I feel sorry for the likes of the BBC’s Jeremy Vine. A committed Christian, he says he would feel uncomfortable about talking about that fact on air for fear of being labelled a nutter.
“You can’t express views that were common currency 30 or 40 years ago,” the 43-year-old Radio 2 presenter
tells the
Telegraph.
(Tony Blair, too, refrained to getting too religious in office for fear of the same, and his propaganda chief, Alastair Campbell, once famously said, “We don’t do God.”)
“Arguably,” says Vine, “the parameters of what you might call ‘right thinking’ are probably closing. Sadly, along with that has come the fact that it’s almost socially unacceptable to say you believe in God [. . .]
“Once I put my cards on the table about my faith in discussions, it becomes problematic.”
The
Telegraph cites an interview Vine did with
Reform magazine, published by the United Reformed Church, in which he says he’s forced to separate his personal beliefs from his role as a presenter.
But ’twas ever thus, wasn’t it? What’s he whining about? I’ve been a journo, and managed to resist going on about my addiction to Superman and Batman comics and my
lack of Christian faith when I was on air or writing for a paper.
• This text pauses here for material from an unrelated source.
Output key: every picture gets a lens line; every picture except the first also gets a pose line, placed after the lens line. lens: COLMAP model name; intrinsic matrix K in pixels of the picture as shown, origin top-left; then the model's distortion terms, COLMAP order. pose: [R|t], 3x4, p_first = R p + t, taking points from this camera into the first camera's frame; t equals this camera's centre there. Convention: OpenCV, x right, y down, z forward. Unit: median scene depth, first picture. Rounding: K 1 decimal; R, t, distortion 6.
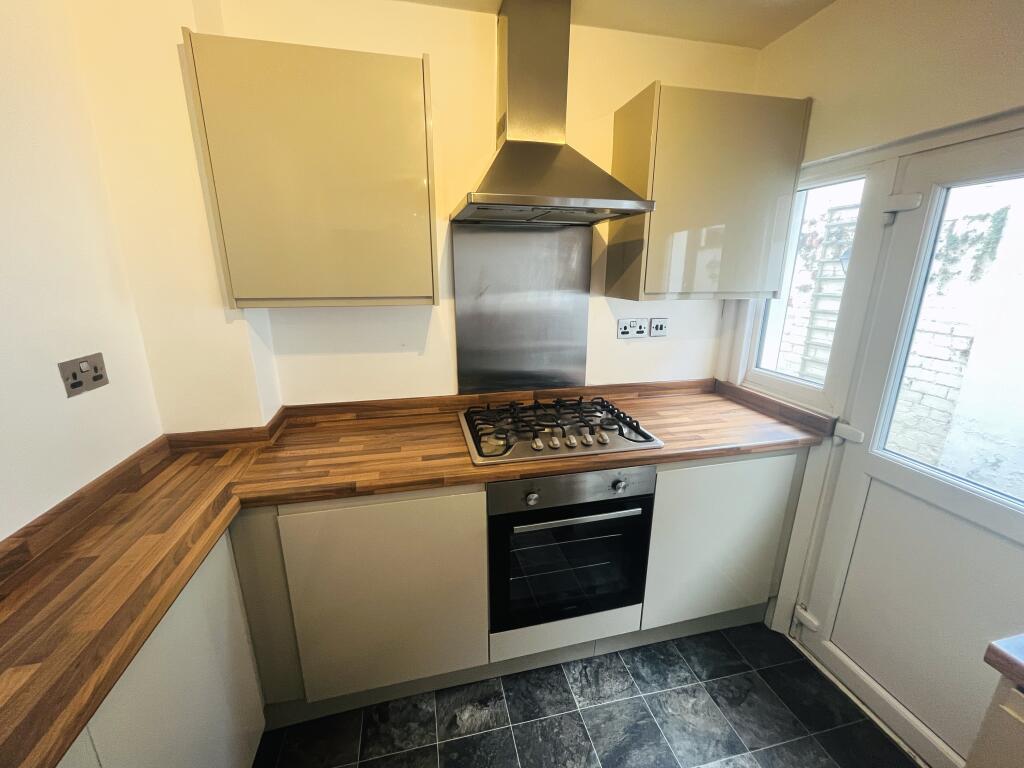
lens RADIAL K [[408.2, 0, 507.1], [0, 408.2, 378.8], [0, 0, 1]] dist [0.002568, 0.000509]
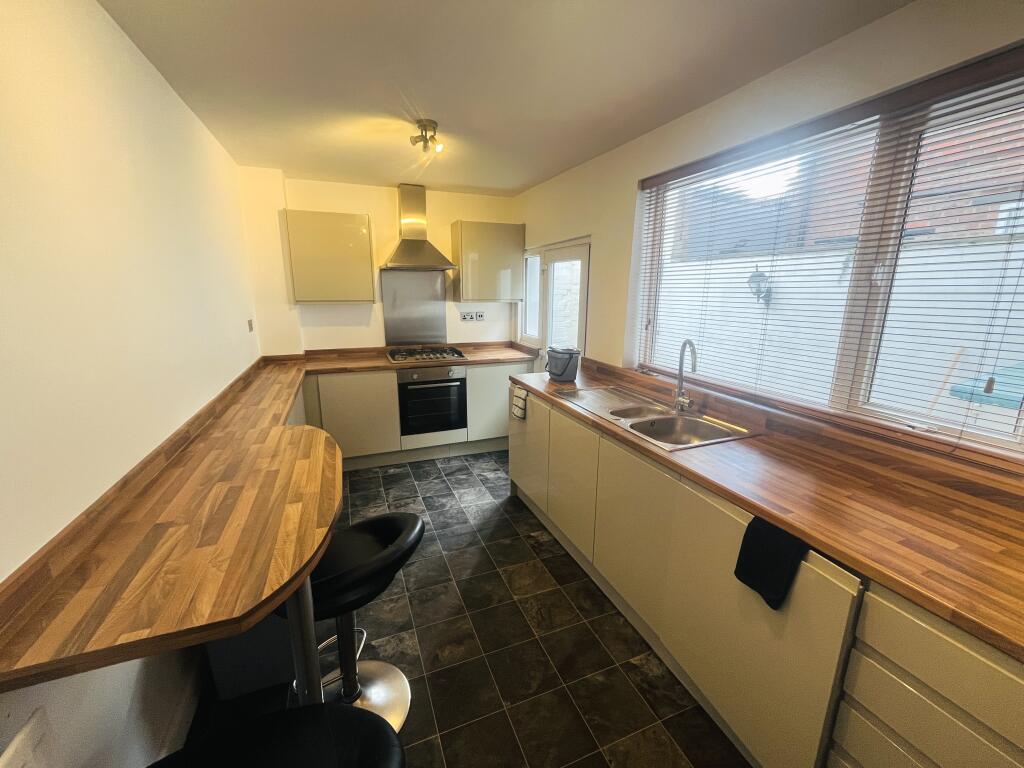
lens RADIAL K [[408.2, 0, 507.1], [0, 408.2, 378.8], [0, 0, 1]] dist [0.002568, 0.000509]
pose [[0.987054, -0.030662, 0.157430, 0.195371], [0.036522, 0.998738, -0.034466, 0.352413], [-0.156174, 0.039770, 0.986929, -1.416164]]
But it’s more than that. Vine, along with the leader of Roman Catholics in England and Wales, Cardinal Cormac
Murphy-O’Connor, thinks the territory is hostile for believers now.
But are they right? Is it really seen as a nutty thing to be a Christian? I’d say not. What these people, I suspect, are perceiving is more open hostility to the rabid end of Christianity (and Islam, and Judaism, and the rest) that wants special privileges and special schools and to stick its oar into every corner of public life, instead of quietly getting on with its beliefs, its rituals and the companionship its adherents no doubt feel by belonging to an organisation.
People have begun to
question publicly the existence of God and to wonder why religion has to be so prominent in public life. For this, they are often seen as “militant atheists”, instead of people who are reacting to organisations that have had it all their own way for centuries.
There’s also a decreasing belief in the supernatural, and a decrease in churchgoing. It’s a natural shift in the worldview – or, in the case of the UK, national view, because, as Blair is quoted as saying in the
Telegraph story, “If you are in the American political system or others then you can talk about religious faith and people say ‘Yes, that’s fair enough,’ and it is something they respond to quite naturally.”
But if there’s no perceived need for something it tends to go out of fashion. Perhaps a critical number of people now don’t see the need for religion any more and are more vocal about it, but are quite happy (as I suspect most are) to let those who
do believe get on with it.
But, quite rightly, they don’t want to hear it banged on about on a Radio 2 show that’s about playing music and having phone-ins on matters of the day.
Personally, I don’t consciously crave to see an end to religion or to see its continuance. I’m just not bothered either way. If it dies out it dies out. So did the burning of witches, hipster flares and rickets.